Would you output the entries below only from the line containing "Figure 2. Number" through the line containing "Fig. 7. Galvanostatic", exactly as they stand and with both ends included?

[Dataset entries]
◆ ◆ ◆ ◆ ◆ ◆ ◆
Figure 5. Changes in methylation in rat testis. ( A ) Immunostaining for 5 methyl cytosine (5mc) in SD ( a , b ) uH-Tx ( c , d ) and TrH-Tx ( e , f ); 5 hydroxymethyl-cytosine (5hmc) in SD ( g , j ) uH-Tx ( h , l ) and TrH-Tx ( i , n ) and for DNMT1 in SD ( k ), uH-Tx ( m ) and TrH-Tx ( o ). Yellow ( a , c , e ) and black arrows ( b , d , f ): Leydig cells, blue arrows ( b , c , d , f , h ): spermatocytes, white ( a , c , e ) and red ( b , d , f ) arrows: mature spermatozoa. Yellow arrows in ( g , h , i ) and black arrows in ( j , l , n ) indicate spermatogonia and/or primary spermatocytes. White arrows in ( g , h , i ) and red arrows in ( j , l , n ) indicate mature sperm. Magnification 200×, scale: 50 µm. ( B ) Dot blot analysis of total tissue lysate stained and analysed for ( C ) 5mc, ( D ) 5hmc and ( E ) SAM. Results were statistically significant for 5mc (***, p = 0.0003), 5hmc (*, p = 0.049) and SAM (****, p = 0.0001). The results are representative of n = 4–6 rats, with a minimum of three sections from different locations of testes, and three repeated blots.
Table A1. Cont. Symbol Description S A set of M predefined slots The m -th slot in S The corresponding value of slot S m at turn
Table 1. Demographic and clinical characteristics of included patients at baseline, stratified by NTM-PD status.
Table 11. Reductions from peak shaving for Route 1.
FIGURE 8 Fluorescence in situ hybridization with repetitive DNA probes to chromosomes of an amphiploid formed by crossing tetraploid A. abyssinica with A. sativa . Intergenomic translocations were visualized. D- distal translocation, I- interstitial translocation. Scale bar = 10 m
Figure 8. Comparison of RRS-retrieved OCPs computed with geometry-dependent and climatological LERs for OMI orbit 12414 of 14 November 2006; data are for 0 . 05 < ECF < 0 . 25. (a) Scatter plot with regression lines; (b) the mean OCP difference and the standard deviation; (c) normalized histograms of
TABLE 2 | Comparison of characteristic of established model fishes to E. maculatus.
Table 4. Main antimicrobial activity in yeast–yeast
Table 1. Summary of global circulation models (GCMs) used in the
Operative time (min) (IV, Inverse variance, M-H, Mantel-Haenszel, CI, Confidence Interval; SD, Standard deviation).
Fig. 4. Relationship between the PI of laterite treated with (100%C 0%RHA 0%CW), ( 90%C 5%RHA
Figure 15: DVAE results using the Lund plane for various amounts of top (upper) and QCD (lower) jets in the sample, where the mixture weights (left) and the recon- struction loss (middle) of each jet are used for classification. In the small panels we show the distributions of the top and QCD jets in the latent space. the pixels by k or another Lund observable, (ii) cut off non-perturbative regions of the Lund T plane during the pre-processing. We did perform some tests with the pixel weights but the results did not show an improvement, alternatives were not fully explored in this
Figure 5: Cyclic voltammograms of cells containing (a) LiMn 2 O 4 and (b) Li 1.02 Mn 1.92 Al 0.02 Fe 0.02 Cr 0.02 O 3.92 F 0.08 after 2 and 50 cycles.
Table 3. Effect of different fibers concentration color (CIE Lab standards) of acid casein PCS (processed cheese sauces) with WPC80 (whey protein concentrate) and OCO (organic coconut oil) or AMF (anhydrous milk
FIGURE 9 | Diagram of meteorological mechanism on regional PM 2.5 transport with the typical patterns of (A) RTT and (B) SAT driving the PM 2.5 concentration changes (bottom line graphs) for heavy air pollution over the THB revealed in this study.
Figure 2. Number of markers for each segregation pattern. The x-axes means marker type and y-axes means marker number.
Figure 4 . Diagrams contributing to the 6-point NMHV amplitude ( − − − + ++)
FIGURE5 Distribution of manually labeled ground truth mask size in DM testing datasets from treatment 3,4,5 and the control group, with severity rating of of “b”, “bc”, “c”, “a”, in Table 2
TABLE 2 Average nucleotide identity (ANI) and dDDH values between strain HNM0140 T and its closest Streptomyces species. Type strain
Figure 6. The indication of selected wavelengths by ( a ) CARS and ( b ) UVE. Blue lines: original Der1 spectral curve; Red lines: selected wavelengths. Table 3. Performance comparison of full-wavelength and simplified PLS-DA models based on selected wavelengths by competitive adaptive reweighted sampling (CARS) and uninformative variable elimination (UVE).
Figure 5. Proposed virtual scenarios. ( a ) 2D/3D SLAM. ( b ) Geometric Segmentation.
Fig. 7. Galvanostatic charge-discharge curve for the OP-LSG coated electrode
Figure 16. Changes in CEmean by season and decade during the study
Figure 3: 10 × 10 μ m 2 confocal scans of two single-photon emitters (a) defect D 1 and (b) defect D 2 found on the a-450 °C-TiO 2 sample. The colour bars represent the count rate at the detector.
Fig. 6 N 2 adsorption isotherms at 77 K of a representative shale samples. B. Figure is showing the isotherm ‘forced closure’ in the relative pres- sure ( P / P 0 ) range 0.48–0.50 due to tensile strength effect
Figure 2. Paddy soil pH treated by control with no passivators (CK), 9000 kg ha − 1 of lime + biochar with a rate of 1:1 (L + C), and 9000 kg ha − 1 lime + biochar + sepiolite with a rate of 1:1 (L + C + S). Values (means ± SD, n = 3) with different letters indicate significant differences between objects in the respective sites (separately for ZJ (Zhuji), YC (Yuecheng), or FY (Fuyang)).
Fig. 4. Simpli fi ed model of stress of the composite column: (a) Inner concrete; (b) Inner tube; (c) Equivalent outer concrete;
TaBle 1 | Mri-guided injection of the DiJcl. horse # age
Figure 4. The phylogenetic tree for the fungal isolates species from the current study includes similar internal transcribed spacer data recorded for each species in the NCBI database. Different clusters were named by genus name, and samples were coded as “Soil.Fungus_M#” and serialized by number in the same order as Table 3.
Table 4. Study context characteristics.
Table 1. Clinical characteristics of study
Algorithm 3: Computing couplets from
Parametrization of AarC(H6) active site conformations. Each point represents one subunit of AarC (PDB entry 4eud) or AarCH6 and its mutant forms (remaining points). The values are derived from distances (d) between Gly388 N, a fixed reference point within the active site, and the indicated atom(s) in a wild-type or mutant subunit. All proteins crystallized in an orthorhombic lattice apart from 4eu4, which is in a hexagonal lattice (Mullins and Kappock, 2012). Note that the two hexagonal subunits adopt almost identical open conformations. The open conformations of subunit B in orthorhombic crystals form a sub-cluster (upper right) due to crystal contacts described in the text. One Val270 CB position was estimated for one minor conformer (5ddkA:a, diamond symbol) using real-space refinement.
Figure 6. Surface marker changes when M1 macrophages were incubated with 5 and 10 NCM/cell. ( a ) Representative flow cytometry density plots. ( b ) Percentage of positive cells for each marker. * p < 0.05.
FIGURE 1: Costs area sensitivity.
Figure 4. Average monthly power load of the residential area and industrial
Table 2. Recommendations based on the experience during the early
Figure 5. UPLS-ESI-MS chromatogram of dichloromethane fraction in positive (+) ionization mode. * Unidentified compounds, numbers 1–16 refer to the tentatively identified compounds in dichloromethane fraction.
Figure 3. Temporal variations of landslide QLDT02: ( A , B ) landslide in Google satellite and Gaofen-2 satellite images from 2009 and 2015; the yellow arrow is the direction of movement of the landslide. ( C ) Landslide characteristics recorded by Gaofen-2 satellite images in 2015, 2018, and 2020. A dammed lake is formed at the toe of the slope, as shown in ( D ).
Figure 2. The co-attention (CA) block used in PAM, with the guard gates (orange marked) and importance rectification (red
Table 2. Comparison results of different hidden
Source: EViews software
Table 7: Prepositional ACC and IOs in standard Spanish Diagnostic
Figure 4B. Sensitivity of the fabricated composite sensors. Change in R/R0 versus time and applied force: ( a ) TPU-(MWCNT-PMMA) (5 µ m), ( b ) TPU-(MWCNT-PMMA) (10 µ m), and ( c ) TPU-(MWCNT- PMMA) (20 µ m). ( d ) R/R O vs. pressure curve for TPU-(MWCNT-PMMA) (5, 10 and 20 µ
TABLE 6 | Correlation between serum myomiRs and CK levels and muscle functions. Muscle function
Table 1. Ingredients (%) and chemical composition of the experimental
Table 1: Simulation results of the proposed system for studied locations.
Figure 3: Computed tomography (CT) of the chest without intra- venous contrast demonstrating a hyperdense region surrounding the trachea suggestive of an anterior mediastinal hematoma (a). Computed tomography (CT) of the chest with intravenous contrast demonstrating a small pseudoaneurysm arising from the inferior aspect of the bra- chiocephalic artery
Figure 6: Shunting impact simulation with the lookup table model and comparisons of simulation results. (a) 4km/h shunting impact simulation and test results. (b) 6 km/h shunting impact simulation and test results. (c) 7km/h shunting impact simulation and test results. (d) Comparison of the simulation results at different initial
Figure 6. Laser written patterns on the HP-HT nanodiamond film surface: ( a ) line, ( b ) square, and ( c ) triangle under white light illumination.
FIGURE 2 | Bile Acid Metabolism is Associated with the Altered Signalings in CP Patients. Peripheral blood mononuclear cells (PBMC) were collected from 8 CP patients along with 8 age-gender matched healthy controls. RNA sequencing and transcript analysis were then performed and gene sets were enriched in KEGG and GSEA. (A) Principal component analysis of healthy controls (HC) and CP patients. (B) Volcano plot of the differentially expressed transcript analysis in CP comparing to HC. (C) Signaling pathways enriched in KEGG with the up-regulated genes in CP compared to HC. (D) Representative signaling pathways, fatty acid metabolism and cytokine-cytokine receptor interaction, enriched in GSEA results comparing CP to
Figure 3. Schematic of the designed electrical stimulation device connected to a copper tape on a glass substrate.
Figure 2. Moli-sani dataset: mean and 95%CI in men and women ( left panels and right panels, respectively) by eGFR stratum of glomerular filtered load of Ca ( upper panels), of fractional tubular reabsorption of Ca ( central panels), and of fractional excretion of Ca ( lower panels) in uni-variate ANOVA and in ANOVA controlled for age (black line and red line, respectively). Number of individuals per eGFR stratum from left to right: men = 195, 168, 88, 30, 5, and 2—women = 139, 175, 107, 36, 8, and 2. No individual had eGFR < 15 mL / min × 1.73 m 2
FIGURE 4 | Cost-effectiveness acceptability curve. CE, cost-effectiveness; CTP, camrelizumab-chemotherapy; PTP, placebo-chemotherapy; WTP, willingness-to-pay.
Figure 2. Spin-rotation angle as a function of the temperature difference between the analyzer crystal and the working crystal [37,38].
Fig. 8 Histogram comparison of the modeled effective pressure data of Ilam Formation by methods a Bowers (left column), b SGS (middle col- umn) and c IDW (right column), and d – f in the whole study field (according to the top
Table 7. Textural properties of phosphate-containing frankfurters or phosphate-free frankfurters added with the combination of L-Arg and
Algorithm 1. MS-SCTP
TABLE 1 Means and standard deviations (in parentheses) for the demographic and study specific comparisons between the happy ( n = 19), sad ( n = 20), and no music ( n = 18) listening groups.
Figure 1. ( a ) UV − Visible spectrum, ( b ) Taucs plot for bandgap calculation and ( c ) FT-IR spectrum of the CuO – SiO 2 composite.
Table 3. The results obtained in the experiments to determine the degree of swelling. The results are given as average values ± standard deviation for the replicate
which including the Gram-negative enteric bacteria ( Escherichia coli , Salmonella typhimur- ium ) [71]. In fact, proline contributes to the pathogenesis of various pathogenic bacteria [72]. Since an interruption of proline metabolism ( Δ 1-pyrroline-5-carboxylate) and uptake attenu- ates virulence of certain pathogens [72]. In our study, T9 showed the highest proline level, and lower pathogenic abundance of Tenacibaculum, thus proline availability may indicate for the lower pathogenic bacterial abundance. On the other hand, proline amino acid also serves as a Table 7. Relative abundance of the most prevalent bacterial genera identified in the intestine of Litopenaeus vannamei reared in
◆ ◆ ◆ ◆ ◆ ◆ ◆
- _Result of the exercise_:
Figure 2. Number of markers for each segregation pattern. The x-axes means marker type and y-axes means marker number.
Figure 4 . Diagrams contributing to the 6-point NMHV amplitude ( − − − + ++)
FIGURE5 Distribution of manually labeled ground truth mask size in DM testing datasets from treatment 3,4,5 and the control group, with severity rating of of “b”, “bc”, “c”, “a”, in Table 2
TABLE 2 Average nucleotide identity (ANI) and dDDH values between strain HNM0140 T and its closest Streptomyces species. Type strain
Figure 6. The indication of selected wavelengths by ( a ) CARS and ( b ) UVE. Blue lines: original Der1 spectral curve; Red lines: selected wavelengths. Table 3. Performance comparison of full-wavelength and simplified PLS-DA models based on selected wavelengths by competitive adaptive reweighted sampling (CARS) and uninformative variable elimination (UVE).
Figure 5. Proposed virtual scenarios. ( a ) 2D/3D SLAM. ( b ) Geometric Segmentation.
Fig. 7. Galvanostatic charge-discharge curve for the OP-LSG coated electrode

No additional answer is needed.